QUÉ HACER »
Reproduce completo y sin ningún cambio el texto sobre Santos Juliá que aparece más abajo.

TEXTO DADO »
Santos Juliá era lo contrario del intelectual mediático, del tertuliano locuaz, que para llamar la atención se radicaliza hoy hacia la derecha y mañana hacia la izquierda. Tampoco respondía al modelo de nuestros abuelos, los de la Edad de Plata, envidiables literatos, maestros de metáforas, malabaristas de ideas, obsesionados con el “problema español”, campeones de propuestas de imposible aplicación práctica. Ni siquiera fue fiel a la cultura antifranquista, en espera siempre de la revolución, aunque su contenido y los sujetos llamados a realizarla hayan cambiado con los años.

No creo que traicione su posición intelectual si digo que su punto de partida era la defensa de la complejidad en la explicación del pasado. Los acontecimientos humanos nunca son sencillos, en todos los conflictos y los personajes hay luces y sombras, es preciso huir como del diablo de maniqueísmos y simplificaciones y, más aún, de deformaciones intencionadas al servicio de una causa. Lo que no tiene nada que ver con defender, asépticamente, que la responsabilidad de los crímenes o desastres recayera por igual sobre todos los protagonistas.

Porque en él tampoco era todo equilibrio intelectual, erudición o coherencia. Había un apasionado compromiso cívico. Defendía de forma nítida la democracia como principio de la legitimidad política en el mundo moderno; una democracia asentada no en el carisma popular, sino en un sistema de normas e instituciones, de libertades y derechos, de equilibrios y controles entre poderes. Por eso le interesó tanto la figura de Manuel Azaña, con quien se identificó, quizás en exceso. Porque Azaña no solo tenía excepcional lucidez y escribía primorosamente, lo que fascinó y fascinará siempre a quien se acerque a su obra, sino que creía en la democracia, en esa democracia institucional que defendía Santos. Aunque Azaña era un político que carecía, observaba él, de una estructura de partido y que confiaba demasiado en su palabra como única arma.

CONJUNTO DE DATOS »
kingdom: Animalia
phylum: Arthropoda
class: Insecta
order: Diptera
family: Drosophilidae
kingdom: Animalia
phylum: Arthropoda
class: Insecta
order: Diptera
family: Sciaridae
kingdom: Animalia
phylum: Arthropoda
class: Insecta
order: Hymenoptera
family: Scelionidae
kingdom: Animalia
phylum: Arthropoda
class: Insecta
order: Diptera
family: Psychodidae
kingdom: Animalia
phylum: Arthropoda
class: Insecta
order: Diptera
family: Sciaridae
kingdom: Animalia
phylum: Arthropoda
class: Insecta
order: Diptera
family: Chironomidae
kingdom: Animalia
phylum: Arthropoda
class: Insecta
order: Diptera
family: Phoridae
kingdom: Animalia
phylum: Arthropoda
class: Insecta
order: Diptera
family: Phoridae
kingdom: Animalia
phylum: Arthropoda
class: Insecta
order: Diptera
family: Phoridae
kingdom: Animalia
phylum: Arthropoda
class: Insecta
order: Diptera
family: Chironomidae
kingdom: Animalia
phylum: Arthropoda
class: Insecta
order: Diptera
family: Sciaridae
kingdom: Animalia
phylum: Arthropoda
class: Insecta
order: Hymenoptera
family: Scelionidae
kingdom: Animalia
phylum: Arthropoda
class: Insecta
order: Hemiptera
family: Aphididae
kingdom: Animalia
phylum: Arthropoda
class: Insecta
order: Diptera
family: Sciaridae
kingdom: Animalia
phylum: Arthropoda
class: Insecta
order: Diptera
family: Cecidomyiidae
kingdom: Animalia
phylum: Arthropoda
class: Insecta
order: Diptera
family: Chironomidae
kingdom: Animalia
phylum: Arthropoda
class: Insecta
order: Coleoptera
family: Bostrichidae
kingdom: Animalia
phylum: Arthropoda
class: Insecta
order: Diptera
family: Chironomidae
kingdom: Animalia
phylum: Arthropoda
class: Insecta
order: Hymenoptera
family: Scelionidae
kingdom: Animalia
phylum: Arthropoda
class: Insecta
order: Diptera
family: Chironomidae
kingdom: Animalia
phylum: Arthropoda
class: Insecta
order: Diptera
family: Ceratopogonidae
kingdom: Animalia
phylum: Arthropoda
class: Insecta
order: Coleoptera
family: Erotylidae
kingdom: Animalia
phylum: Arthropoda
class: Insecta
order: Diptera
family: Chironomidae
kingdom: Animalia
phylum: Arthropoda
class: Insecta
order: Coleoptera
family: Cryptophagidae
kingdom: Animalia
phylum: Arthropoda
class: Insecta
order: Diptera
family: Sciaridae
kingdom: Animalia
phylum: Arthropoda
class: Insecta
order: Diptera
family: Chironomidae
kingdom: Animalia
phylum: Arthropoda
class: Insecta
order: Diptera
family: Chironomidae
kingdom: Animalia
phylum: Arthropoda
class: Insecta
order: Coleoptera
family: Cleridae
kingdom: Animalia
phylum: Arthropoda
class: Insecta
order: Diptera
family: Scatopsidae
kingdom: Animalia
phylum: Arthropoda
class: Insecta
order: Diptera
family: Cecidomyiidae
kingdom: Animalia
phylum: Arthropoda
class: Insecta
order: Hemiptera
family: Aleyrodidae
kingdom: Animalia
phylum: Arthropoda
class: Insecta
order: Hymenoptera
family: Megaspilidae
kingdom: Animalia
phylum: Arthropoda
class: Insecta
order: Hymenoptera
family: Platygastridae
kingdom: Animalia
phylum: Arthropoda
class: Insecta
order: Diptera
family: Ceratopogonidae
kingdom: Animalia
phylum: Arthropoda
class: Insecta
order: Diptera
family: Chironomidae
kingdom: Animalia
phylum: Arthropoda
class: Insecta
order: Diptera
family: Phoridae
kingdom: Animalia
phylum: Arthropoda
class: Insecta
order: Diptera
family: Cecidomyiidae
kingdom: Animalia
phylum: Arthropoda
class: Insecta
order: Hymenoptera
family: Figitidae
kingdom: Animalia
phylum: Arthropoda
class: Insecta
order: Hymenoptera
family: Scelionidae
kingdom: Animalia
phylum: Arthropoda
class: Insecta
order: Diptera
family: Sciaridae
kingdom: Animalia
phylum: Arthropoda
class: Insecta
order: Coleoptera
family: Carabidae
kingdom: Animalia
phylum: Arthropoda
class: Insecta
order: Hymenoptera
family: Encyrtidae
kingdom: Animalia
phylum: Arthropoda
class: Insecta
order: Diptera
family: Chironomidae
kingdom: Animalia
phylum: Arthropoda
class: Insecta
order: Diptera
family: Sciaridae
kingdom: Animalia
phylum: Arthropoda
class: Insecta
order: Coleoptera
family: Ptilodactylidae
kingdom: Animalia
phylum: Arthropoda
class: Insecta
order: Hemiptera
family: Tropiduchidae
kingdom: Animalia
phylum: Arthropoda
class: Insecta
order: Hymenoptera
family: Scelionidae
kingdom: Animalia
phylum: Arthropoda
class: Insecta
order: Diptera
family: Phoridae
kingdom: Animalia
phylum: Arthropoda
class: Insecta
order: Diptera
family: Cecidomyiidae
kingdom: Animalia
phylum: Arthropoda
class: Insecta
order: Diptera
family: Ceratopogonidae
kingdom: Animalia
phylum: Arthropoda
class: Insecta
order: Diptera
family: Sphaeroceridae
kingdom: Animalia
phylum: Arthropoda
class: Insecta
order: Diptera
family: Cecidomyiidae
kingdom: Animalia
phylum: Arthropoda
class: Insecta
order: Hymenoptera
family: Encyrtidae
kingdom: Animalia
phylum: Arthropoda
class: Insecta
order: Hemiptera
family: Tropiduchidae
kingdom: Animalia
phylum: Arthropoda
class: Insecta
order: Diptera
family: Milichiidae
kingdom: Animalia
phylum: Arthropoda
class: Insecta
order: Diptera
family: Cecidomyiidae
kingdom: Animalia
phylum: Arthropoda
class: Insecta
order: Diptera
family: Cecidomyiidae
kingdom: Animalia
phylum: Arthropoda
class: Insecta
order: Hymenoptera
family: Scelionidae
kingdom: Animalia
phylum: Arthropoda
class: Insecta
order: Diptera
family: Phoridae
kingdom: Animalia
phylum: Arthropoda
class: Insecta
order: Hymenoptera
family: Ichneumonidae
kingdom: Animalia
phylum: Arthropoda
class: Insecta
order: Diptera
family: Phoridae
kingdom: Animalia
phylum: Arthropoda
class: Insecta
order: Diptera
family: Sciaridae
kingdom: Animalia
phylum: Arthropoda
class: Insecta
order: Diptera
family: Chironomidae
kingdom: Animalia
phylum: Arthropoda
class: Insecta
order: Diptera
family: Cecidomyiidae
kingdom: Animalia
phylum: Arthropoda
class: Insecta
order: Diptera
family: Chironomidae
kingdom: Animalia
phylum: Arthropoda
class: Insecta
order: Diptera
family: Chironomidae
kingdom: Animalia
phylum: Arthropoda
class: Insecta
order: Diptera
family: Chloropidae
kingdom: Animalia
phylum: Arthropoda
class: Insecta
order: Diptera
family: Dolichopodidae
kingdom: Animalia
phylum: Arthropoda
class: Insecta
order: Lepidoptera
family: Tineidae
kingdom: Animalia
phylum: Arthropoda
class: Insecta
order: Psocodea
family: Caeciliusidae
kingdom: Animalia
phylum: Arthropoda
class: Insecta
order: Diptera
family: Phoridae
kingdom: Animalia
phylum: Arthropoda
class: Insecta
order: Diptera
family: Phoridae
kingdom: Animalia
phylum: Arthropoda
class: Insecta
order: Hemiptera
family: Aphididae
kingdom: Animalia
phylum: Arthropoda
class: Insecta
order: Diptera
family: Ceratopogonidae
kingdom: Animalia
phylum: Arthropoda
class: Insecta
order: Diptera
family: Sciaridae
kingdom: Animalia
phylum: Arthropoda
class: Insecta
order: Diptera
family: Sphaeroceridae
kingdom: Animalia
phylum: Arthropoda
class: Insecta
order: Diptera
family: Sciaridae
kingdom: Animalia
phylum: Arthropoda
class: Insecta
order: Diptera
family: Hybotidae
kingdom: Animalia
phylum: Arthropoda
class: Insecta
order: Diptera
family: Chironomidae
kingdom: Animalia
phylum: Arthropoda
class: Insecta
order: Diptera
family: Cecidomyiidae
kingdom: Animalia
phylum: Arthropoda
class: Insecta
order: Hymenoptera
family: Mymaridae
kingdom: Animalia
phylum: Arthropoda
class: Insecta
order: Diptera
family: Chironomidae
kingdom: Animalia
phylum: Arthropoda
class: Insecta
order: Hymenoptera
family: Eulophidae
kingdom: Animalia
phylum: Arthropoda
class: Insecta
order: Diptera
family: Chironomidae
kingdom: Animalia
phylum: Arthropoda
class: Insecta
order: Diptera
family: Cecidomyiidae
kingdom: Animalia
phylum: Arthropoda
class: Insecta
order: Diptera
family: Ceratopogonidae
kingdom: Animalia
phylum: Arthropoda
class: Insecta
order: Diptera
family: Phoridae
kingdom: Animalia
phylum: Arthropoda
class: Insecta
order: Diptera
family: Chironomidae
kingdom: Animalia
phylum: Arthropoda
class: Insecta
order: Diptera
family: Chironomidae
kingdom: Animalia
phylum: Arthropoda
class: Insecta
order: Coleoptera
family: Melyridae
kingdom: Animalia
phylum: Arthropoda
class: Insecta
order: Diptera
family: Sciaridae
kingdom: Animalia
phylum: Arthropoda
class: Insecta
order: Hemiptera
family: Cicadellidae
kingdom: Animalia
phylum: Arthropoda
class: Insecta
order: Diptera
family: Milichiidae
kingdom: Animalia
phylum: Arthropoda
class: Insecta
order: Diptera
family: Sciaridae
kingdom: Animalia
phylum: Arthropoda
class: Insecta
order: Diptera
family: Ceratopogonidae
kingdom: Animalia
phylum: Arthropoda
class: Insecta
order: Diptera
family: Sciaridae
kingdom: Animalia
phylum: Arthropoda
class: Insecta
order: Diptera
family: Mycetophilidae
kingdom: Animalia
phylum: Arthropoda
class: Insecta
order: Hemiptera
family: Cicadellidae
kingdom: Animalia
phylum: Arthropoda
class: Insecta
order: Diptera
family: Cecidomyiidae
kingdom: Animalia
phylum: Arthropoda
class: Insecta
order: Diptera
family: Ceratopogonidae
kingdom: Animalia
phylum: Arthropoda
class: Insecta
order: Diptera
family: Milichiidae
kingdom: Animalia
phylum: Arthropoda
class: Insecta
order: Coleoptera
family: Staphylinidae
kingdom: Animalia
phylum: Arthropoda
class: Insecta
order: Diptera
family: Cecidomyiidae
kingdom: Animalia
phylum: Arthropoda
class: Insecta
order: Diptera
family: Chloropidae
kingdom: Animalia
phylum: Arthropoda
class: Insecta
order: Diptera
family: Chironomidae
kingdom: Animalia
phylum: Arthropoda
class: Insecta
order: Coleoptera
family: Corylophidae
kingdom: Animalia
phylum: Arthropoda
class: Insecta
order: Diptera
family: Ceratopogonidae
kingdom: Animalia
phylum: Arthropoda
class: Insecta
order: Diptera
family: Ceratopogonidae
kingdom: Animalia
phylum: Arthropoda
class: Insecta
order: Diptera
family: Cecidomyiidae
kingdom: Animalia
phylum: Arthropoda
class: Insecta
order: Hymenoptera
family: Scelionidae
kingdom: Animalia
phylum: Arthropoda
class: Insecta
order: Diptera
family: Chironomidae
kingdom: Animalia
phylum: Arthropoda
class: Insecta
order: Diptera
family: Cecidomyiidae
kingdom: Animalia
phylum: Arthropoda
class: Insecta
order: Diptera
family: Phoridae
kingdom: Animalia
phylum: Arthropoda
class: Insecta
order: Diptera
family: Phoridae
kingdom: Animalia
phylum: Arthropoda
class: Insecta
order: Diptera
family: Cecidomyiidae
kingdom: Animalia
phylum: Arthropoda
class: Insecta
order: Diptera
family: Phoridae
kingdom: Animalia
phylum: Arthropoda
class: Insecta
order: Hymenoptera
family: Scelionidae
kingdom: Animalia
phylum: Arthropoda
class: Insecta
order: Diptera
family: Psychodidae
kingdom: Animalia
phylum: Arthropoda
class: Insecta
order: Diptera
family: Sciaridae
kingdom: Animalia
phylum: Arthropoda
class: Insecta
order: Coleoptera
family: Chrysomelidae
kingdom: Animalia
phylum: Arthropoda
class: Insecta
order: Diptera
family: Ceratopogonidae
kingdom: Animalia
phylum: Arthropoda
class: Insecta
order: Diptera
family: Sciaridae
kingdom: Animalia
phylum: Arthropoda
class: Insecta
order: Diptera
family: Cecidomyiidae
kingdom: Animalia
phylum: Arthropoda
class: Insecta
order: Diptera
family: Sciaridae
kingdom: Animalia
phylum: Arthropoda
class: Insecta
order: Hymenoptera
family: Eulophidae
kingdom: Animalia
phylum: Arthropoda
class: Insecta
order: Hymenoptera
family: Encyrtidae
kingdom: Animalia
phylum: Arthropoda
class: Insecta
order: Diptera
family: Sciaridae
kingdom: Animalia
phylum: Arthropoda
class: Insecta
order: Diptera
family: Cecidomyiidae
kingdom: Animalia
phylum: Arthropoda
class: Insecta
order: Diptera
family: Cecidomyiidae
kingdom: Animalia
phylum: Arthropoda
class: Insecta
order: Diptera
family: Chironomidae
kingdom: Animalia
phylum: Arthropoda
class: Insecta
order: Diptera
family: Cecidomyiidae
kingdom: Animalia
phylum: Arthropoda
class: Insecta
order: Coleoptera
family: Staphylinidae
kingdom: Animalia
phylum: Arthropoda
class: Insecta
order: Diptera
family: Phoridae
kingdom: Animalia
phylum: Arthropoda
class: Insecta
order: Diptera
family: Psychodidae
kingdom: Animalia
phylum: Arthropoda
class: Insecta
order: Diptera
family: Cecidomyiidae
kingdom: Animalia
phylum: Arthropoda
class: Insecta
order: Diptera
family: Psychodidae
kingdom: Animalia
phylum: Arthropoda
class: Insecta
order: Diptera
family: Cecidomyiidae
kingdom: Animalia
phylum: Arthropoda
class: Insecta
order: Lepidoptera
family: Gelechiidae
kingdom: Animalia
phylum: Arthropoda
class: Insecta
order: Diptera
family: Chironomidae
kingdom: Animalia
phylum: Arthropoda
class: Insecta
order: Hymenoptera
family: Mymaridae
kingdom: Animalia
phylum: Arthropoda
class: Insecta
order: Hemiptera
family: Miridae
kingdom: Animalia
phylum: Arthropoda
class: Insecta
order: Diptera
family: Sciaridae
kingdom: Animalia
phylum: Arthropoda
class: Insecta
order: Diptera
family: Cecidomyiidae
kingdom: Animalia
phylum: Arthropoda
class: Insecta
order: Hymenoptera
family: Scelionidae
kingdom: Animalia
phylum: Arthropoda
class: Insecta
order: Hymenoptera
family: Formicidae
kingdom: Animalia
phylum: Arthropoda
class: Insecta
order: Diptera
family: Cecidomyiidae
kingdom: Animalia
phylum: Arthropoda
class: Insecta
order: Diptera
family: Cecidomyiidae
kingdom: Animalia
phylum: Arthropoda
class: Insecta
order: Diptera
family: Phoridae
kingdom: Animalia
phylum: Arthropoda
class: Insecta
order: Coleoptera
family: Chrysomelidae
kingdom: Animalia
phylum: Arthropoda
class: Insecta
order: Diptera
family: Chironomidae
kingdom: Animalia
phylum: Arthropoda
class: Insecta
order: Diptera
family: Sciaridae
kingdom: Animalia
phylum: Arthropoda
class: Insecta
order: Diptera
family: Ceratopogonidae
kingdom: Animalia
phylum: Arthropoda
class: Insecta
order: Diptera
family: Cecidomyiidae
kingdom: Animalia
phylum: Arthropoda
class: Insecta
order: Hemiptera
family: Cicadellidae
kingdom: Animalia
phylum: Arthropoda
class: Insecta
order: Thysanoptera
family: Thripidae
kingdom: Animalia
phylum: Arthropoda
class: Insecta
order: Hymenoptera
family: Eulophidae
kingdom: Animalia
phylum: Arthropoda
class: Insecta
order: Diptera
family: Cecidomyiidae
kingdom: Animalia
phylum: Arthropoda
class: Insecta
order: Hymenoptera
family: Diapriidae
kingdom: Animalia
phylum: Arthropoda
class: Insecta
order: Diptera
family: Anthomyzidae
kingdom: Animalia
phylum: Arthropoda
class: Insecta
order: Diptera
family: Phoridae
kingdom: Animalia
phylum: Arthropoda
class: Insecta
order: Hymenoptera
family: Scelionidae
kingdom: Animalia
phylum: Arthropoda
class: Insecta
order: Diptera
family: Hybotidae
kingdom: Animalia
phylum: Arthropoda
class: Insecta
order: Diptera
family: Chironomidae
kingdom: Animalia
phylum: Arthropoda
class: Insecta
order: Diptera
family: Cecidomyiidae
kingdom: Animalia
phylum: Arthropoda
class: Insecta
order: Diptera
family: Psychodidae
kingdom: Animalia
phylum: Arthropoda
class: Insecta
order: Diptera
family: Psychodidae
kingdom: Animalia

SOLUCIÓN »
Santos Juliá era lo contrario del intelectual mediático, del tertuliano locuaz, que para llamar la atención se radicaliza hoy hacia la derecha y mañana hacia la izquierda. Tampoco respondía al modelo de nuestros abuelos, los de la Edad de Plata, envidiables literatos, maestros de metáforas, malabaristas de ideas, obsesionados con el “problema español”, campeones de propuestas de imposible aplicación práctica. Ni siquiera fue fiel a la cultura antifranquista, en espera siempre de la revolución, aunque su contenido y los sujetos llamados a realizarla hayan cambiado con los años.

No creo que traicione su posición intelectual si digo que su punto de partida era la defensa de la complejidad en la explicación del pasado. Los acontecimientos humanos nunca son sencillos, en todos los conflictos y los personajes hay luces y sombras, es preciso huir como del diablo de maniqueísmos y simplificaciones y, más aún, de deformaciones intencionadas al servicio de una causa. Lo que no tiene nada que ver con defender, asépticamente, que la responsabilidad de los crímenes o desastres recayera por igual sobre todos los protagonistas.

Porque en él tampoco era todo equilibrio intelectual, erudición o coherencia. Había un apasionado compromiso cívico. Defendía de forma nítida la democracia como principio de la legitimidad política en el mundo moderno; una democracia asentada no en el carisma popular, sino en un sistema de normas e instituciones, de libertades y derechos, de equilibrios y controles entre poderes. Por eso le interesó tanto la figura de Manuel Azaña, con quien se identificó, quizás en exceso. Porque Azaña no solo tenía excepcional lucidez y escribía primorosamente, lo que fascinó y fascinará siempre a quien se acerque a su obra, sino que creía en la democracia, en esa democracia institucional que defendía Santos. Aunque Azaña era un político que carecía, observaba él, de una estructura de partido y que confiaba demasiado en su palabra como única arma.